Bayern Munich chief Karl-Heinz Rummenigge described the €4.64 billion contract as "outstanding."
On Thursday, the German Football League (DFL) announced that the four-year deal would generate an 85 percent income rise for Germany's top two divisions.
The agreement for screening rights is worth €1.159bn per season and will begin in the 2017-18 season.
The DFL has broken the billion-euro barrier for a season for the first time, and its CEO Christian Seifert told a news conference an increase in revenue from international Bundesliga rights would raise income further and mean it is likely to top €1.4bn a year.

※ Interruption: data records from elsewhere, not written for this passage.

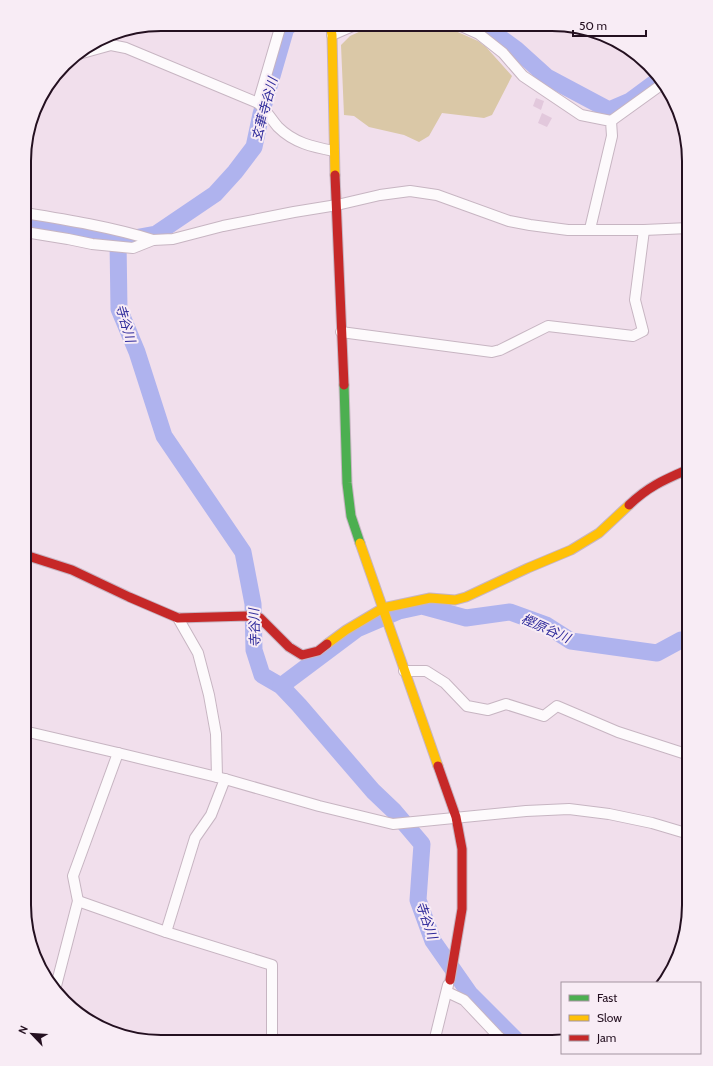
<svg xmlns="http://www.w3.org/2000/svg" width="713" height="1066" viewBox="0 0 713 1066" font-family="Cabin,'Noto Sans JP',sans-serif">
  <rect width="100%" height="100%" fill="#f1dfec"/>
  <polygon fill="#dac8a7" points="374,25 442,25 478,41 486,47 512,76 492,115 484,118 442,113 429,136 419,142 404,135 369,127 354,116 344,115 341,45 350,36"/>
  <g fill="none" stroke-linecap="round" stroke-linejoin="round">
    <g stroke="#afb3ee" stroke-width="17">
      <polyline points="483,25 516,49 547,77 609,110 630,101 657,81"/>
      <polyline points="25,221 48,225 118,241 156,234 215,194 235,172 254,147 261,114 286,28 291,24"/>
      <polyline points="118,241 119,309 137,352 164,436 243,552 253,604 254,650 262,675 281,686 299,705 373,791 394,811 422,844 418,900 433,941 470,994 518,1042"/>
      <polyline points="281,686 357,629 399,611 422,606 466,618 510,612 546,625 571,641 657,653 681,640 689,643"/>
    </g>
  </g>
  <g fill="#e2c8dc">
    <polygon points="536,98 544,101 541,110 533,106"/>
    <polygon points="542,113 552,118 547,127 538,123"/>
  </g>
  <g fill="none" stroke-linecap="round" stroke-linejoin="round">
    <g stroke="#c7b5c2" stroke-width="12">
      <g id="street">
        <polyline points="459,25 479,34 503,53 523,76 581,115 611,121 612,136 590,229"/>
        <polyline points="332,35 355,25"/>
        <path d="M75,55L111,45L126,48L258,103C267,111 271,119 278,127C294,143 313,147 334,151"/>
        <polyline points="258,103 280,28 282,24"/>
        <polyline points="611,121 661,85"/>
        <path d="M25,213C68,220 111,227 153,240"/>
        <polyline points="25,232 68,239 92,244 133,248 153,240 173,239 223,226 294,212 337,205 380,195 410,191 437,195 509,221 530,225 568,230 644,230 689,228"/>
        <polyline points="341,332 492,352 500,350 548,326 633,336 643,331 635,300 644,230"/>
        <polyline points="178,618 198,653 209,695 216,734 217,777"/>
        <polyline points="404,671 426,671 445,683 467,706 488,710 506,704 544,716 557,706 618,732 689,755"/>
        <polyline points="24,731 118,753 225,779 319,806 393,824 526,811 569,809 609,814 652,823 689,834"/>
        <polyline points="78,901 166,932 272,965 272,1041"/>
        <polyline points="166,932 195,838 211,815 225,779"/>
        <polyline points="56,986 78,901 73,876 118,753"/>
        <polyline points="447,992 464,1000 498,1036 505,1042"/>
        <polyline points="434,1042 448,985"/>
      </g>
    </g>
    <g stroke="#c7b5c2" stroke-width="11">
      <polyline id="fast" points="344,385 347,483 351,516 360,543"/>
    </g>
    <g stroke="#c7b5c2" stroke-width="11">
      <g id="slow">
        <polyline points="330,24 332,35 335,175"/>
        <polyline points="360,543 438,766"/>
        <polyline points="327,644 346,630 383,608 430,598 455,600 466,597 528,568 571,550 599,533 629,505"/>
      </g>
    </g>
    <g stroke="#c7b5c2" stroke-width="11">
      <g id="jam">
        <polyline points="335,175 344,385"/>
        <path d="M629,505C649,486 664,480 689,469"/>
        <polyline points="25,555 72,570 129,597 178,618 248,616 260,618 289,647 302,655 318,651 327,644"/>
        <polyline points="438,766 456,817 462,849 462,909 450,980"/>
      </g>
    </g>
    <use href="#street" stroke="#fdfafc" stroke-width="10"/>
    <use href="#fast" stroke="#4caf50" stroke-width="9"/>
    <use href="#slow" stroke="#ffc107" stroke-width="9"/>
    <use href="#jam" stroke="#c62828" stroke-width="9"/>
  </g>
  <g text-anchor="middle" stroke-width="4" stroke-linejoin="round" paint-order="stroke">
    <g font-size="13" font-style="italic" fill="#2f2b9b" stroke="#f8ecf5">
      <text transform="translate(264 109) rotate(-75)" y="5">玄華寺谷川</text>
      <text transform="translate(126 323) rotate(74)" y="5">寺谷川</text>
      <text transform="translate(254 628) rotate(-92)" y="5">寺谷川</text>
      <text transform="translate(546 628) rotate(24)" y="5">樫原谷川</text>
      <text transform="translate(427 920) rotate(71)" y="5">寺谷川</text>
    </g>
  </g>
  <path d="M0 0H713V1066H0ZM161 31H552A130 130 0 0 1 682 161V905A130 130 0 0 1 552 1035H161A130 130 0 0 1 31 905V161A130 130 0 0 1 161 31Z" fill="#f8ecf5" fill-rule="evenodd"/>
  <path fill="none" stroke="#241020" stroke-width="2" d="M161 31H552A130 130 0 0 1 682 161V905A130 130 0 0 1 552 1035H161A130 130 0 0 1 31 905V161A130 130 0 0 1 161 31Z"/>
  <rect x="561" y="982" width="140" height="72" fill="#f8ecf5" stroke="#a394a0"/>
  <rect x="569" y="995" width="20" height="6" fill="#4caf50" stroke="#a394a0"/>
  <text x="597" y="1002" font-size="12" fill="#241020">Fast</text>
  <rect x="569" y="1015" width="20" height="6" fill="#ffc107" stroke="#a394a0"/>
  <text x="597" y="1022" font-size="12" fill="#241020">Slow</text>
  <rect x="569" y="1035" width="20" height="6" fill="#c62828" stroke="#a394a0"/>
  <text x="597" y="1042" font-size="12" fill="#241020">Jam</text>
  <g transform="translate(32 1034) rotate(295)" stroke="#f8ecf5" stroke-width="3" paint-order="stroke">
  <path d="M0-3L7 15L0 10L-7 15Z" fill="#241020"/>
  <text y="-6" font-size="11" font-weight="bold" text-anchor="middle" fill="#241020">N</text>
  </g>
  <path d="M573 30v6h73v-6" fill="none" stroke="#241020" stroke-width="2"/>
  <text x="579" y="30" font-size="12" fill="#241020" stroke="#f8ecf5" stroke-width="3" paint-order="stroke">50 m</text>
</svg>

The development brings the Bundesliga close to La Liga, where it was announced last week that clubs shared €1.2bn for audio-visual rights last season, while Premier League clubs shared £1.6bn (€2.09bn), including prize money.
The 20 Premier League clubs will share £5.136bn (€6.562bn) between them for the 2016 to 2019 period.
"You have to pay a compliment to Mr Seifert and his team. They've done a wonderful job" Rummenigge said.
"My wish was to break the billion-euro barrier, and that wish was fulfilled. It's an outstanding result for Bundesliga and Bundesliga II. You could say it's outstanding."
Rummenigge said the financial boost would make the Bundesliga "better off" in the race with the other European leagues.
Leverkusen's Schade also thanked the German League for "achieving the optimum, maybe even more than we could have expected."
He said: "Of course there is even more money in England, but through the new contracts the gap has now got smaller. Overall, it's a fantastic result."
But the exact allocation of the €4.66bn has yet to be decided, and smaller clubs are aware they could face a fight for their share.
"The development is impressive," Michael Meeske, the Nurnberg finance executive, said.
"As a second division club we naturally have to see how the allocation of the money will be between the two leagues."